# Titanic in Keras

In [115]:
import pandas as pd
import numpy as np

test = pd.read_csv('../input/test.csv')
train = pd.read_csv('../input/train.csv')

In [116]:
# Split target and features
target = train['Survived']
features = train.drop(['Survived'], axis=1)

# Clean up / engineer features
def engineer(data):
    data = data.fillna(data['Age'].mean())
    
    embarked_mapping = { 'Q' : 1, 'C' : 2, 'S' : 3} # Southampton -> Cherbourg -> Queenstown (integer represents "time on board")
    data['Embarked'] = data['Embarked'].fillna('S')
    data['Embarked'] = data['Embarked'].apply(lambda x: embarked_mapping[x] if x in embarked_mapping else x)
    
    data.loc[train['Sex'] == 'female', 'Sex'] = 1
    data.loc[train['Sex'] == 'male', 'Sex'] = 0
    return data

In [118]:
# Select and prepare features for Keras (needs to be a Numpy Array)
features_list = ['Pclass', 'Age', 'Sex', 'Embarked', 'SibSp', 'Parch', 'Fare']
features = engineer(features)[features_list].as_matrix()

In [140]:
from keras.models import Sequential
from keras.layers import Dense

# Specify the model
model = Sequential()
model.add(Dense(100, activation='relu', input_shape=[features.shape[1],]))
model.add(Dense(100 ,activation='relu'))
model.add(Dense(100 ,activation='relu'))
model.add(Dense(100 ,activation='relu'))
model.add(Dense(100 ,activation='relu'))
model.add(Dense(100 ,activation='relu'))
model.add(Dense(1))
model.summary()

____________________________________________________________________________________________________
Layer (type)                     Output Shape          Param #     Connected to                     
dense_57 (Dense)                 (None, 100)           800         dense_input_15[0][0]             
____________________________________________________________________________________________________
dense_58 (Dense)                 (None, 100)           10100       dense_57[0][0]                   
____________________________________________________________________________________________________
dense_59 (Dense)                 (None, 100)           10100       dense_58[0][0]                   
____________________________________________________________________________________________________
dense_60 (Dense)                 (None, 100)           10100       dense_59[0][0]                   
___________________________________________________________________________________________

In [141]:
# Compile the model
model.compile(optimizer='adam', loss='mean_squared_error', metrics=['accuracy'])
# Fit
model.fit(features, target, validation_split=0.2)

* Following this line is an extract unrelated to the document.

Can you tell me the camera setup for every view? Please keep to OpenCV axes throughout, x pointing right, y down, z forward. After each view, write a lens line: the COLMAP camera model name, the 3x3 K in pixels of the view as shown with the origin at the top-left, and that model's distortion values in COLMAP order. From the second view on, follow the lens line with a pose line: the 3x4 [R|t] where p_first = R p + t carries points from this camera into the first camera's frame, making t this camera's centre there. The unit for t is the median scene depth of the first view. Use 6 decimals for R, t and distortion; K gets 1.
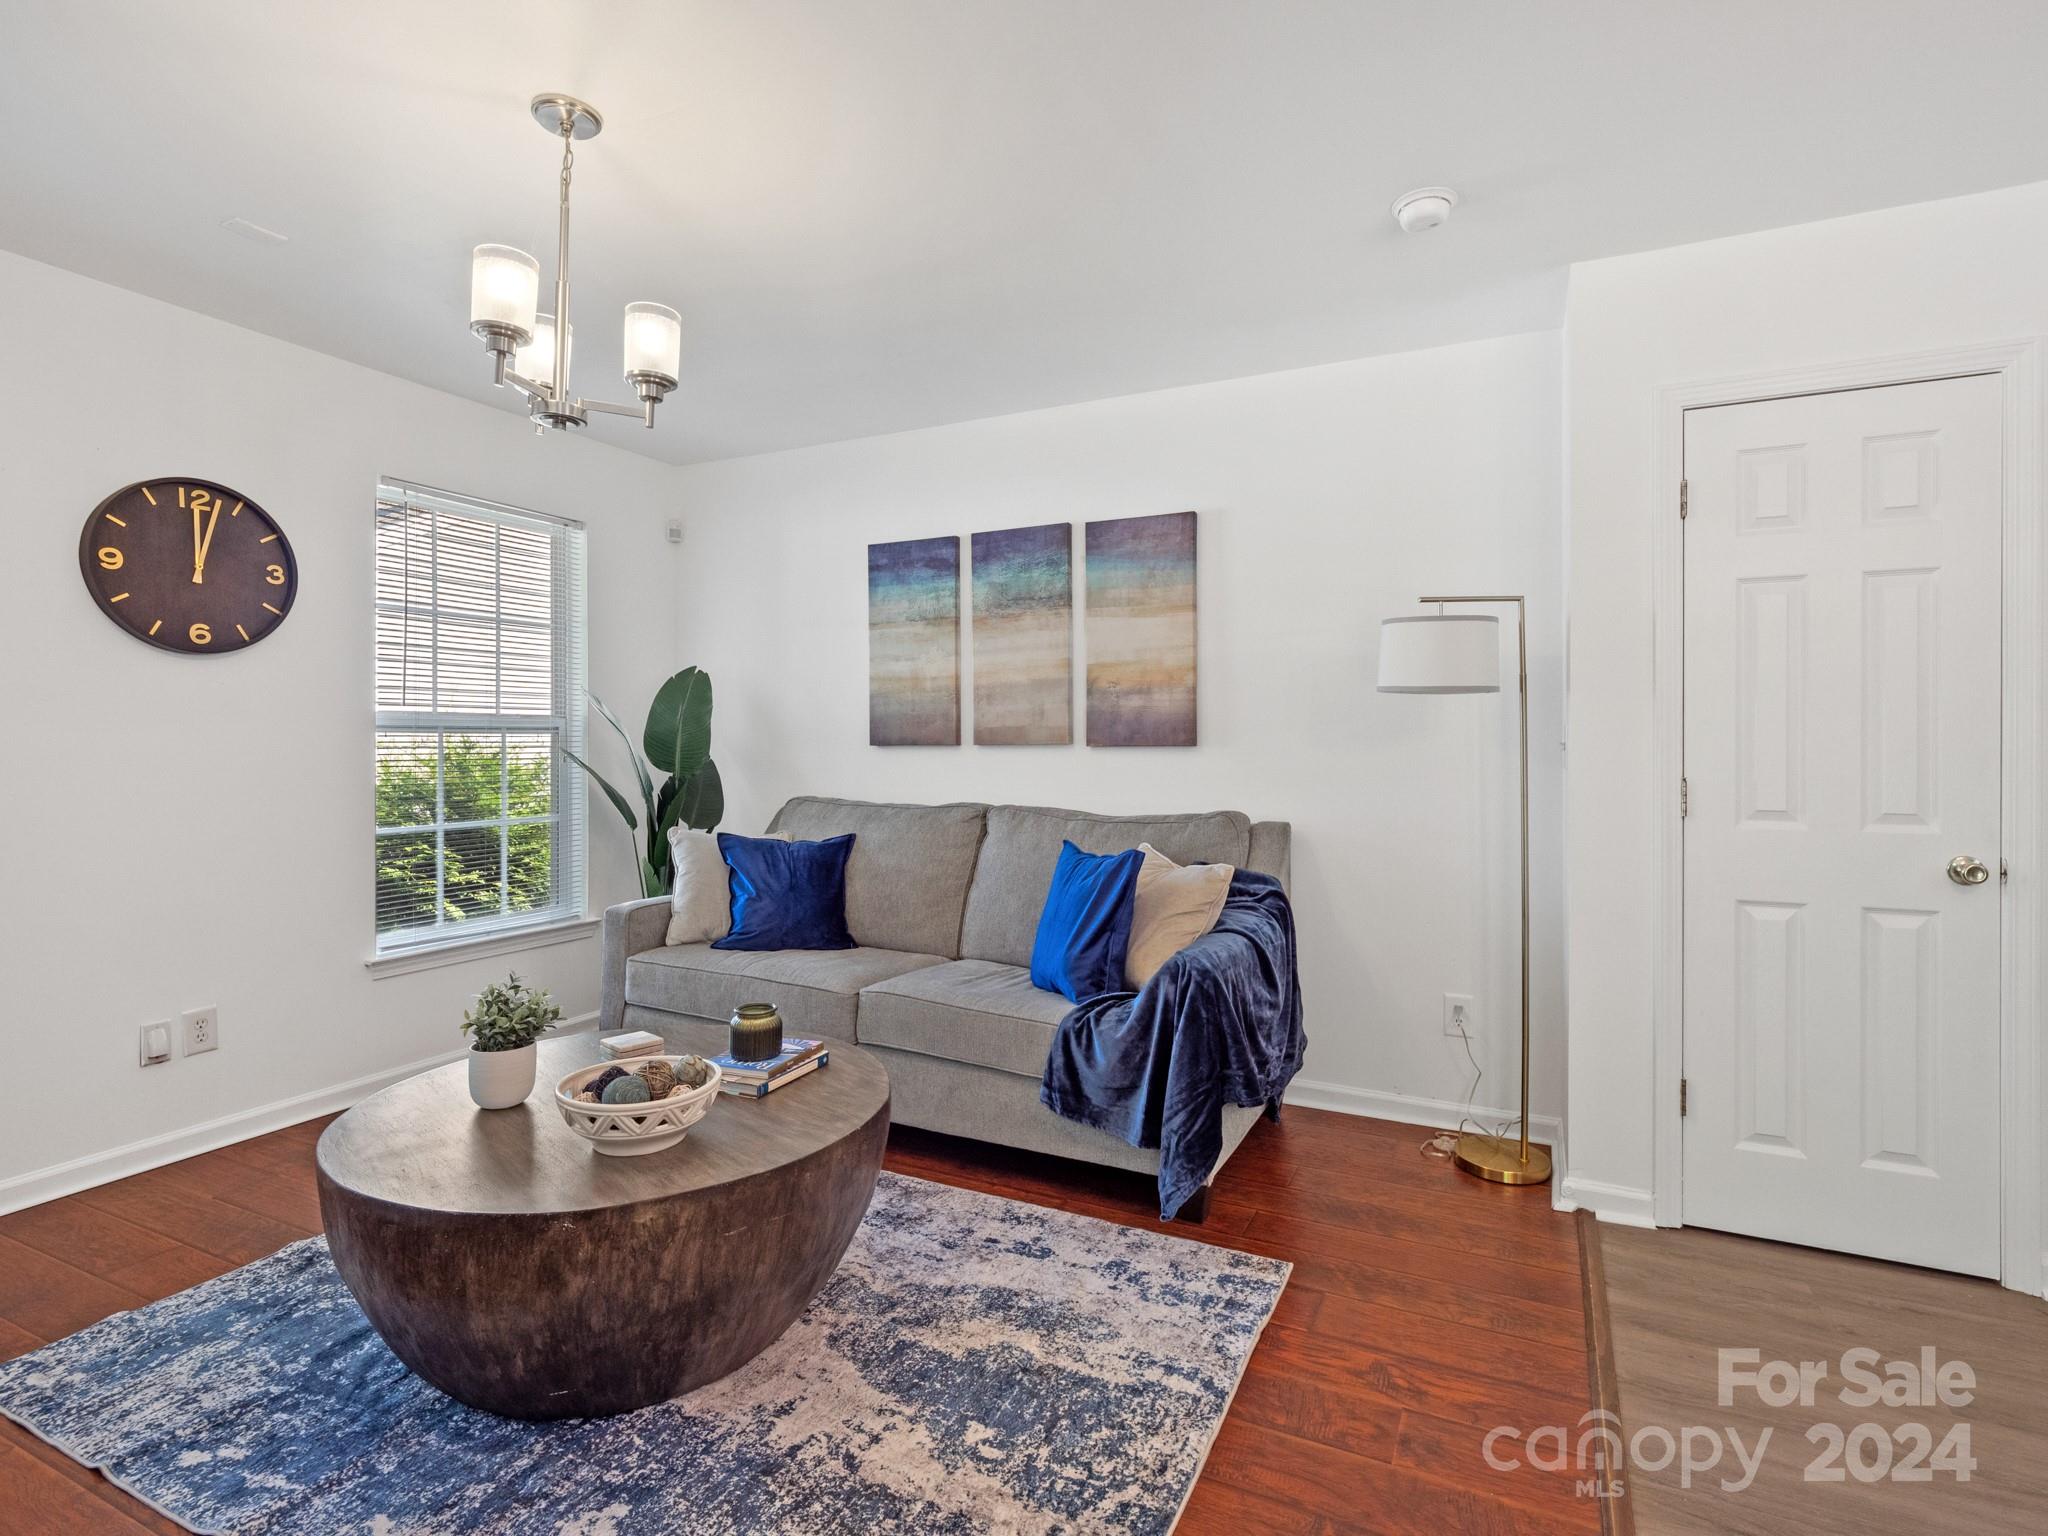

Train on 712 samples, validate on 179 samples
Epoch 1/10
Epoch 2/10
Epoch 3/10
Epoch 4/10
Epoch 5/10
Epoch 6/10
Epoch 7/10
Epoch 8/10
Epoch 9/10
Epoch 10/10


<keras.callbacks.History at 0x11e525cc0>

In [142]:
predictions = model.predict(engineer(test)[features_list].as_matrix())

In [143]:
predictions[predictions > .5] = 1
predictions[predictions <= .5] = 0

In [144]:
submission = pd.DataFrame(data={'PassengerId': test['PassengerId'], 'Survived': predictions[:,0].astype(int)})


# This is what we do if we don't use 'index=False' below
#submission.set_index('PassengerId', drop=True, inplace=True)
submission.to_csv("submission_keras.csv", index=False)